KÜRESEL ŞİZOFRENİYE DOĞRU
Son gelişmeler dünyadaki bozulma, çöküş ve iklimsel kırılmalar konusunda farklı ajandalara sahip olmadan düşünenler için bir kabus halini almış olmalı.
Gerçekten de küresel bir şizofreni hali ile karşı karşıyayız.
Bu öyle bir şey ki, hastalıklı zihin dünyasına sahip olanlar birbirleri hakkında sadece destek açıklamaları yaparlar.
Avrupa’nın siyasileri toplanıp “hepimiz Siyonist’iz” şeklinde sözler sarf edebiliyorlar.
Başka ülkeleri yargılamaya başladıklarında ifade özgürlüğünden, demokrasiden, yaşam hakkından söz ederler süslü sözcüklerle; ama kendi yaptıklarına şöyle bir dönüp bakmazlar. Ya da aslında dönüp bakıyorlar da “insanlardan” daha farklı şeyler görüyorlar.
Sağı, solu, merkezi fark etmiyor; siyasi arena neredeyse tümüyle aynı.
Kur’an yakma, dini değerlere hakaret etme ifade özgürlüğü; ama mesela biri işgalci teröristin katliamlarından söz etse hemen antisemizmle suçlanır, Hamas’ın topraklarını özgürleştirmek için savaştığını söyleyen birine “sınırdışı etme” tehdidi ile karşılık verilir.
Avrupa değerlerinin özgürlük esaslı olduğunu iddia ederler; ama Filistin bayrağı taşıyan birini hapse atmakla tehdit ederler. “Çocuklar ölmesin” diye protesto gösterisinde bulunanlara para cezası keserler.
Bütün dünyanın gözünün önünde binalar bombalanarak enkaza çevrilir, 2 milyon insanın yaşadığı bir yere ilaç girişine izin verilmez, temiz suya erişime izin verilmez ve bu konularda insani hiçbir açıklama yapmayan Vatikan, Hamas’ın katliamlara ve Siyonist vahşete karşı çıkış hareketini neden kınamıyor diye sorgulanır. Ve Vatikan, asker ya da polis olmamasına rağmen eline silah alıp Filistinlileri katleden işgalci yerleşimcilerin görüntüleri ile bombalarla parçalanan bebeklerin görüntülerini yan yana koyup “sivillere yapılan saldırıları kınıyoruz” şeklinde iğrenç bir açıklama yapar.

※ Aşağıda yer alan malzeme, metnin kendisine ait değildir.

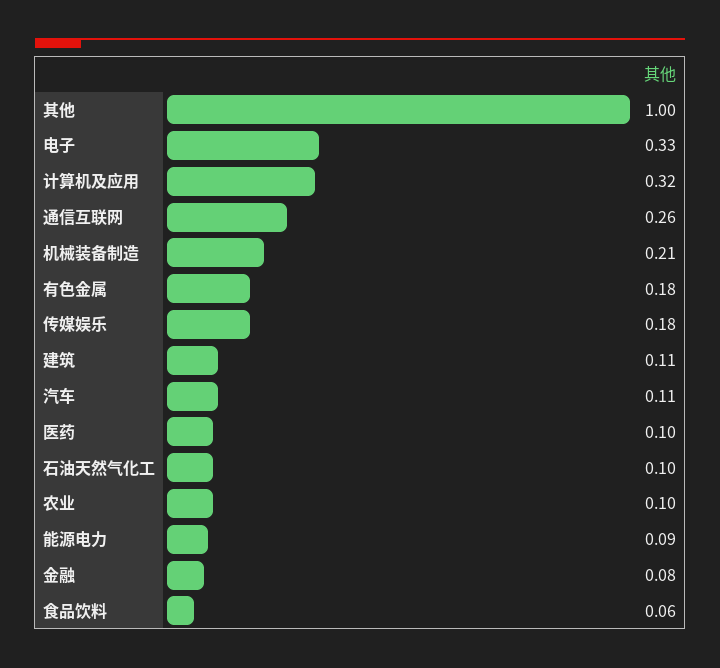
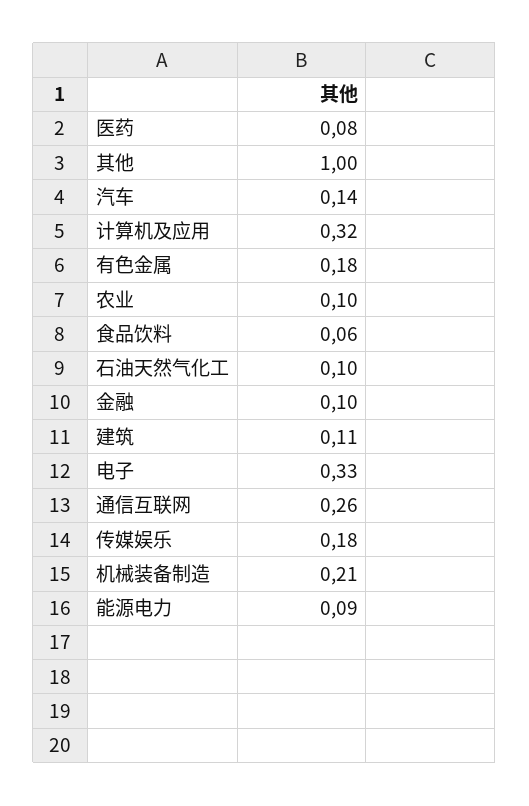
  {
    "其他": 1,
    "电子": 0.33,
    "计算机及应用": 0.32,
    "通信互联网": 0.26,
    "机械装备制造": 0.21,
    "有色金属": 0.18,
    "传媒娱乐": 0.18,
    "建筑": 0.11,
-   "汽车": 0.11,
+   "汽车": 0.14,
-   "医药": 0.1,
+   "医药": 0.08,
    "石油天然气化工": 0.1,
    "农业": 0.1,
    "能源电力": 0.09,
-   "金融": 0.08,
+   "金融": 0.1,
    "食品饮料": 0.06
  }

Artık, Holanda’da Wilders’in, Fransa’da Le Pen’in, Almanya’da AFD’nin bir şey yapmasına, bir şey söylemesine gerek yok! Küresel şizofreni bu ülkelerin hepsinin yöneticilerini aynı noktaya getirdi.
Sağın, solun, sosyal demokrasinin, merkezin, Hıristiyan demokratların topluca faşizm şarkılarını seslendirdiği bir ortam küresel şizofreniden başka ne olabilir?

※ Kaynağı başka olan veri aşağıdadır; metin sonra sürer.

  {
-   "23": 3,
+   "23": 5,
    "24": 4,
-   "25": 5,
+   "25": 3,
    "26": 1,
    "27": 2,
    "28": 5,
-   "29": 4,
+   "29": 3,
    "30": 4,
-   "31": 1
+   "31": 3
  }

Güney Afrika Devlet Başkanı Cyril Ramaphosa, katliam ve vahşet karşısında şu açıklamayı yaptı: İsrail bir apartheid devletidir.
Doğru; ama son derece eksik bir açıklama!
Batı’nın siyasi kodlarında uzun süre yaşayan; ama bir süredir maske ve boyalarla gizlenen “apartheid zihniyeti” yeniden ortaya çıkmış ve artık Siyonist terör rejiminde olduğu gibi aleniyete dökülmüştür.
Rusya bir yılda öldürdüğü Ukraynalı sivil sayısının on katını bir yılda Suriye’de öldürdü. Apartheid zihin dünyasına sahip Batı’da bu konuda ciddi bir tepki olmadı.
İşgalci terörist çete 10 gün içinde Ukrayna’da bir yılda öldürülenden daha fazla sivil öldürdüğünde batının her yerinde aynı sözler sarf edildi: Meşru müdafaa…
İşgal et, sürgün et, yasaklı silahlar kullan, uçağı tankı olmayan bir avuç özgürlük savaşçısına karşı durmadan silah takviyesi al, hastane bombala, okul vur ve yaptığın iş “meşru müdafaa” olsun.
Öyle görünüyor ki, “Küresel şizofreni” Batı’yı tümüyle “apartheid zihniyetine” teslim etmiş durumda.
Bir Hitler, bir Musollini, 50 milyon insanın ölümüne sebep oldular. Avrupa büyük oranda yıkıldı.
Gazze, yerle bir de olsa, dünyaya yaydığı direniş tohumlarıyla yeniden doğar; ama bu kez bunca Hitler varken yıkılan Batı toparlanabilir mi?